---------- Records provided ----------
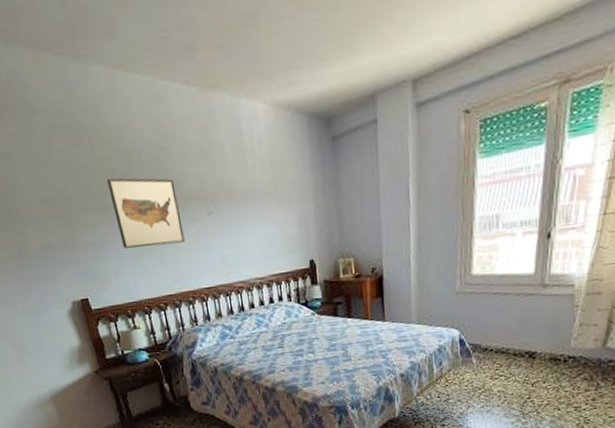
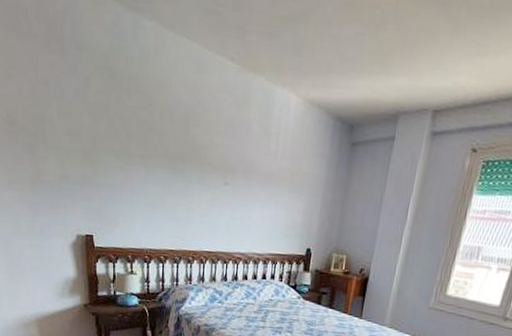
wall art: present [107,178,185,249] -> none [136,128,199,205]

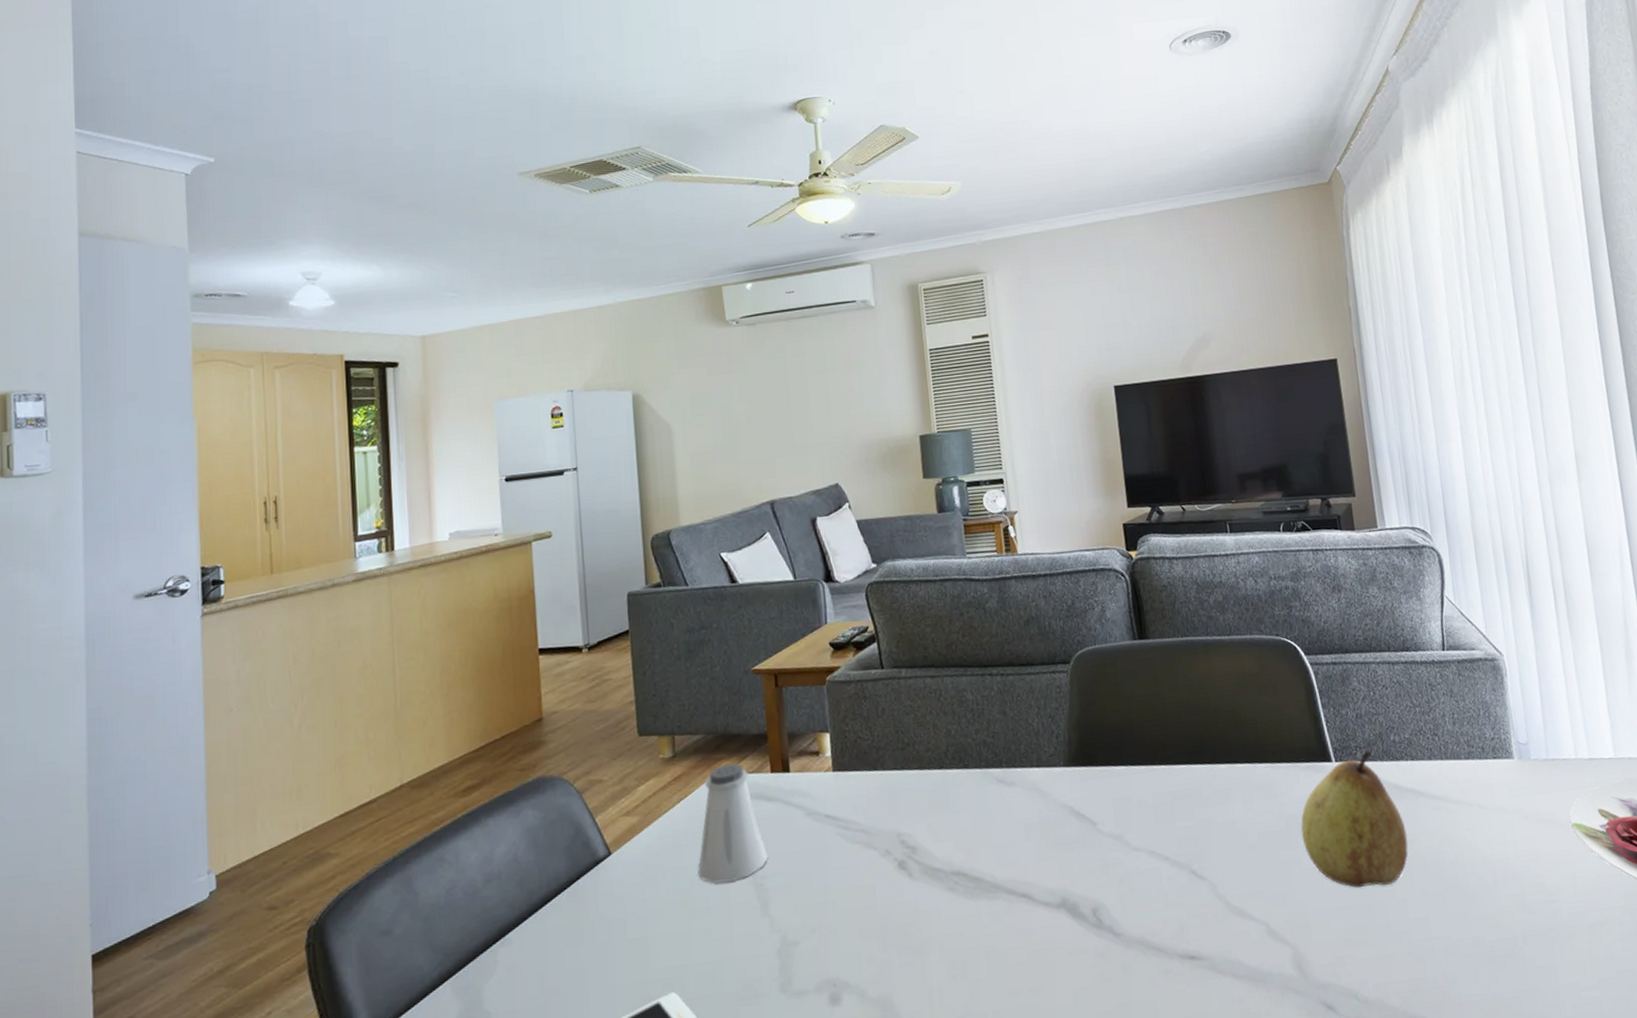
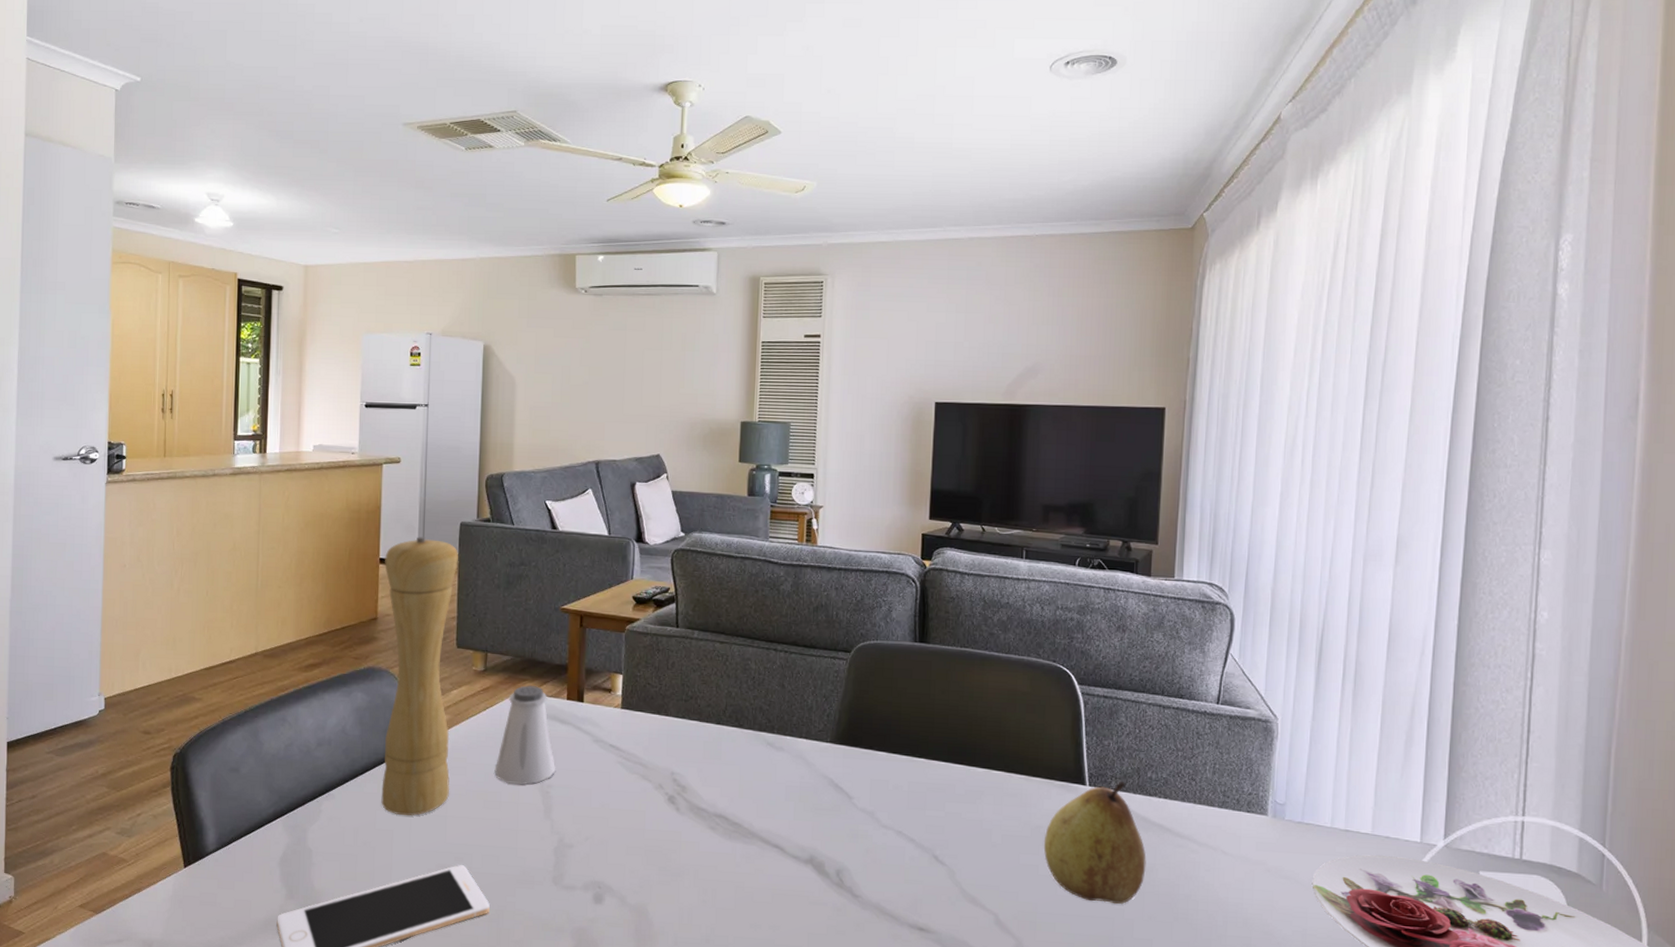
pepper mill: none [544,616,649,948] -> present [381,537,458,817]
----------
---------- Records provided ----------
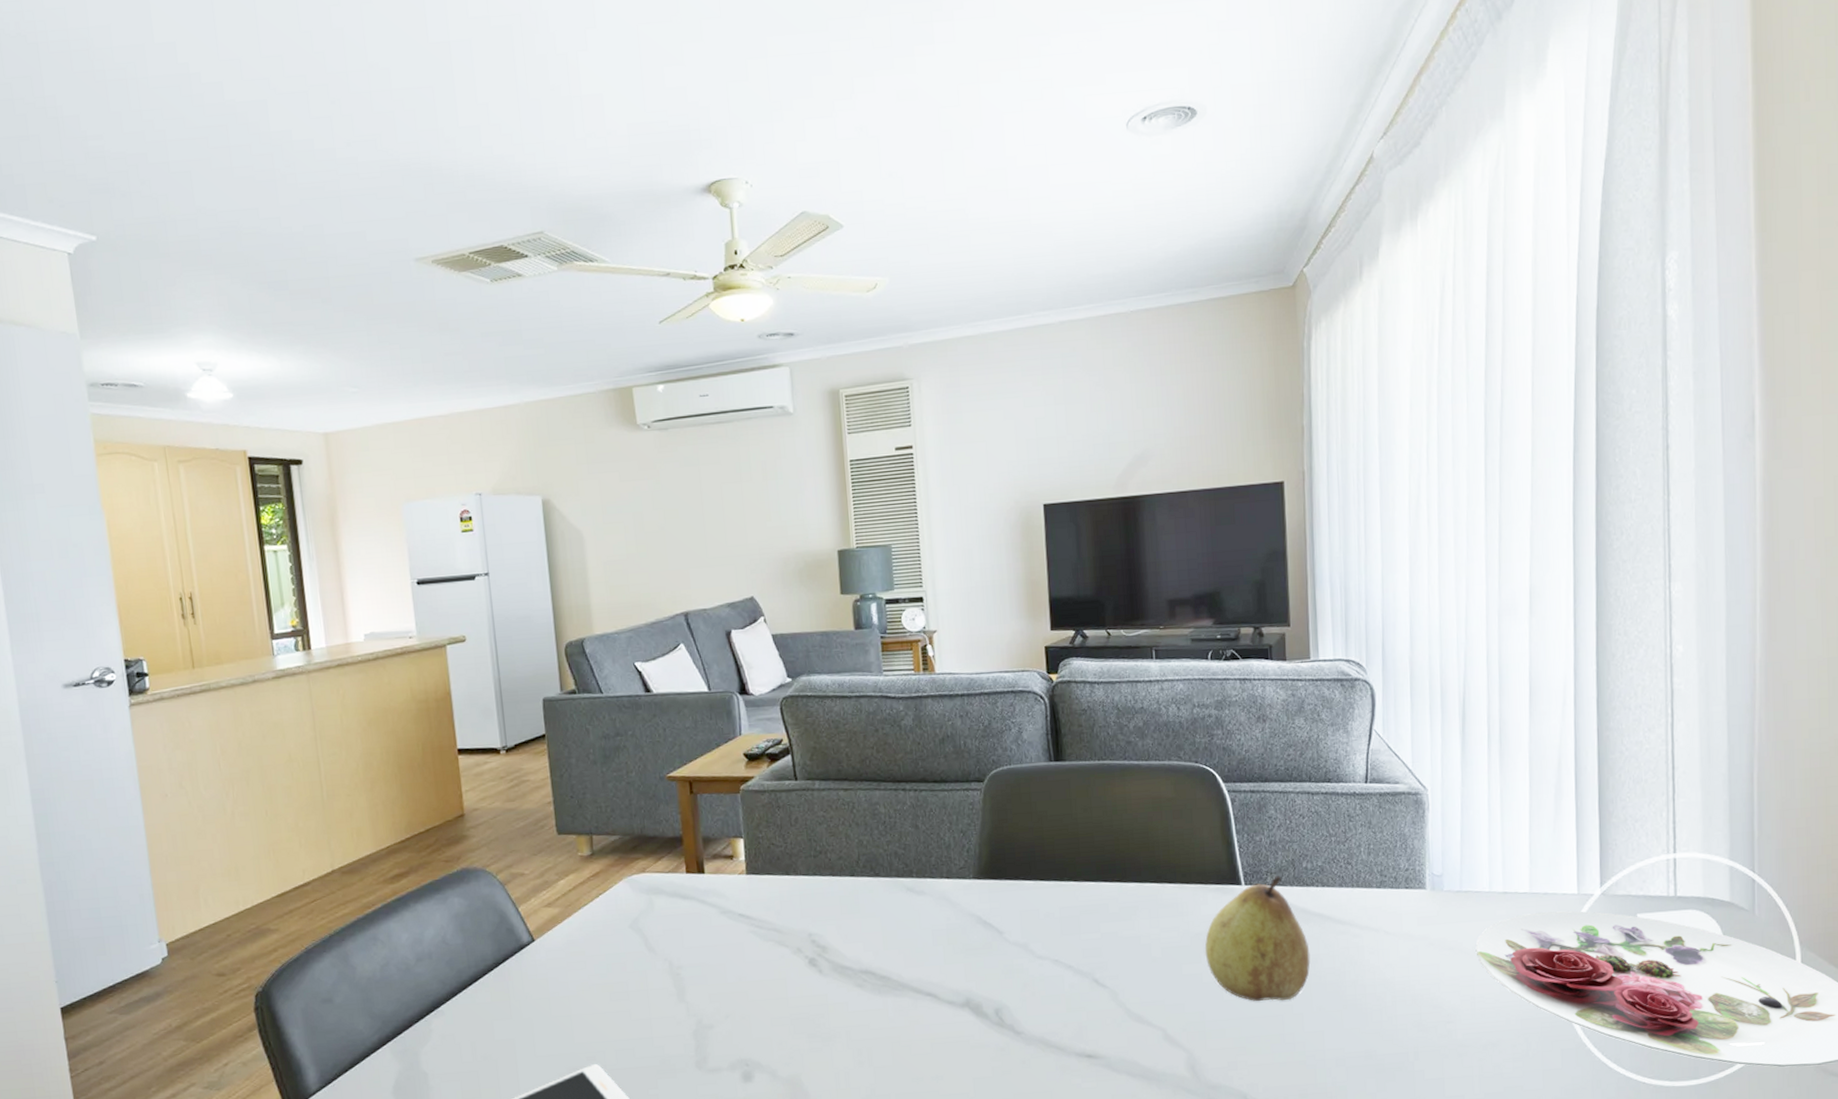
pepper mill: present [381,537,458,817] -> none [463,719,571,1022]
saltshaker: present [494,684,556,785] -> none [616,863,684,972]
----------
---------- Records provided ----------
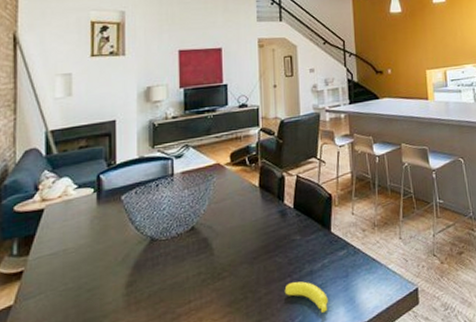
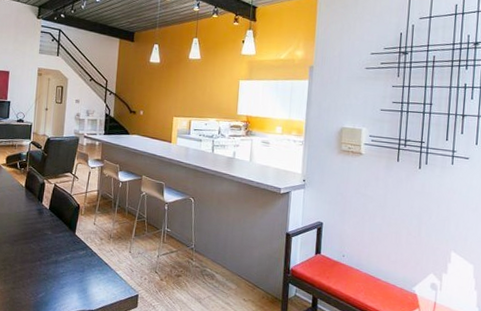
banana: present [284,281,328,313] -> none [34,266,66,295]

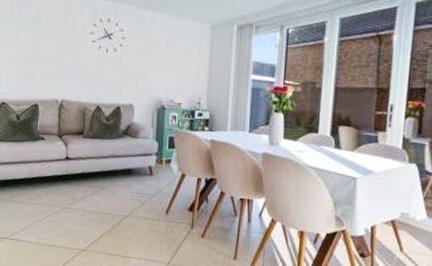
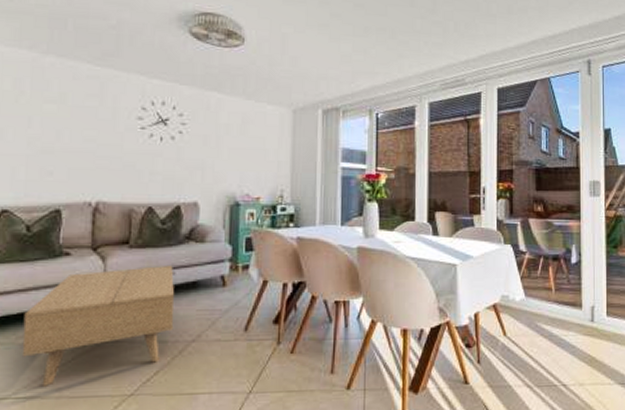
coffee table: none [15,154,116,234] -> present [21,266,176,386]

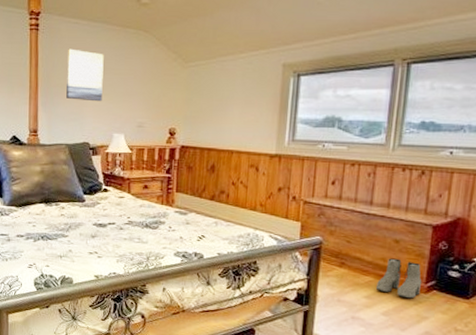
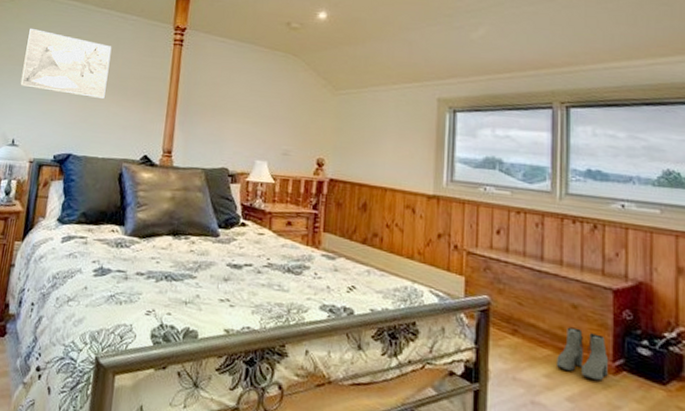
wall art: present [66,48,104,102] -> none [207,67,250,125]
----------
- Aim of the task -
Give back, unchanged, the run of lines in the listing above that begins at the line containing "pepper mill: present" and ends at the line containing "saltshaker: present [494,684,556,785]", both included.

- Solution to this exercise -
pepper mill: present [381,537,458,817] -> none [463,719,571,1022]
saltshaker: present [494,684,556,785] -> none [616,863,684,972]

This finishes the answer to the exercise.